The purpose of this post is to communicate, not to persuade. It may be that we want to bite the bullet of the strongest form of robustness to scale, and build an AGI that is simply not robust to scale, but if we do, we should at least realize that we are doing that.
Robustness to scaling up means that your AI system does not depend on not being too powerful. One way to check for this is to think about what would happen if the thing that the AI is optimizing for were actually maximized. One example of failure of robustness to scaling up is when you expect an AI to accomplish a task in a specific way, but it becomes smart enough to find new creative ways to accomplish the task that you did not think of, and these new creative ways are disastrous. Another example is when you make an AI that is incentivized to do one thing, but you add restrictions that make it so that the best way to accomplish that thing has a side effect that you like. When you scale the AI up, it finds a way around your restrictions.

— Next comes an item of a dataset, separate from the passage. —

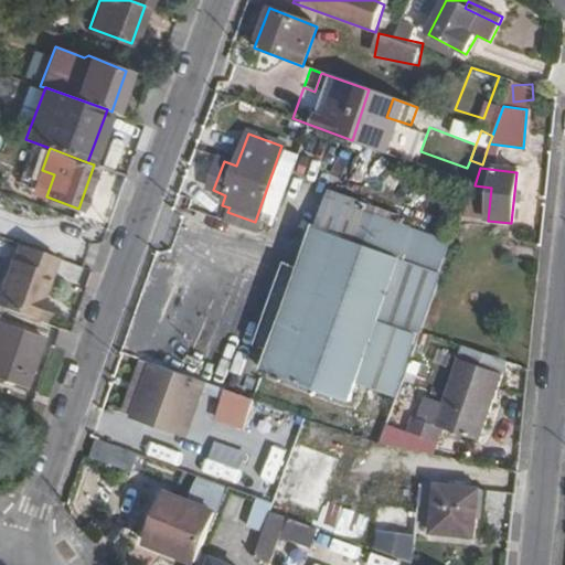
[(262,369),(347,402),(362,360),(400,373),(413,334),(376,319),(398,258),(313,226),(300,268),(285,263),(254,343),(269,350),(262,369)]
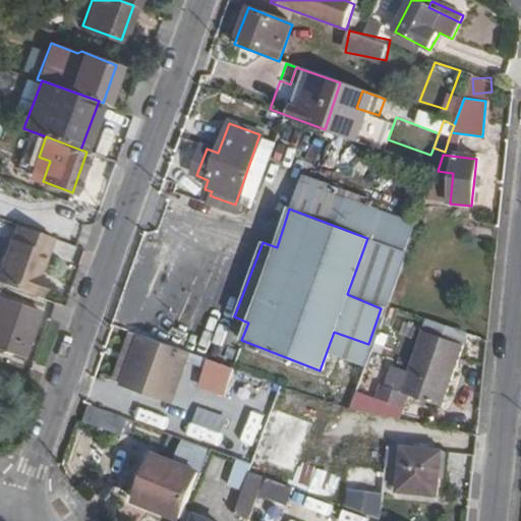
[(47,249),(52,234),(15,222),(0,264),(0,280),(37,294),(44,276),(36,273),(45,248),(47,249)]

Robustness to scaling down means that your AI system does not depend on being sufficiently powerful. You can't really make your system still work when it scales down, but you can maybe make sure it fails gracefully. For example, imagine you had a system that was trying to predict humans, and use these predictions to figure out what to do. When scaled up all the way, the predictions of humans are completely accurate, and it will only take actions that the predicted humans would approve of. If you scale down the capabilities, your system may predict the humans incorrectly. These errors may multiply as you stack many predicted humans together, and the system can end up optimizing for some seeming random goal.

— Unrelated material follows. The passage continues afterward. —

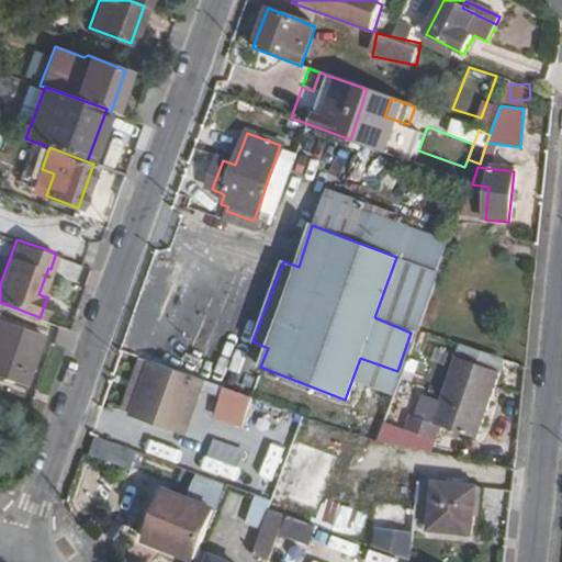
[(0,318),(43,333),(47,321),(40,317),(0,302),(0,318)]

Robustness to relative scale means that your AI system does not depend on any subsystems being similarly powerful to each other. This is most easy to see in systems that depend on adversarial subsystems. If part of you AI system is suggest plans, and another part is trying to find problems in those plans, if you scale up the suggester relative to the verifier, the suggester may find plans that are optimized for taking advantage of the verifier's weaknesses.
My current state is that when I hear proposals for AI alignment that do not feel very strongly robust to scale, I become very worried about the plan. Part of this comes from feeling like we are actually very early on a logistic capabilities curve. I thus expect that as we scale up capabilities, we can get eventually get large differences very quickly. Thus, I expect that the scaled up (and partially scaled up) versions to actually happen. However, robustness to scale is very difficult, so it may be that we have to depend on systems that are not very robust, and be careful not to push them too far.
I am worried that if you train both sides of playing an asymmetric game, you run into problems where you scale up at playing one side faster than playing the other side. This makes me think "The model after N+1 gradient updates isn't that much better than model after N gradient updates." is not enough of an assumption if you operationalize it in a way that ensures you are using the model to do the same thing in both cases, and if you don't operationalize it in that way, it seem like too strong of an assumption.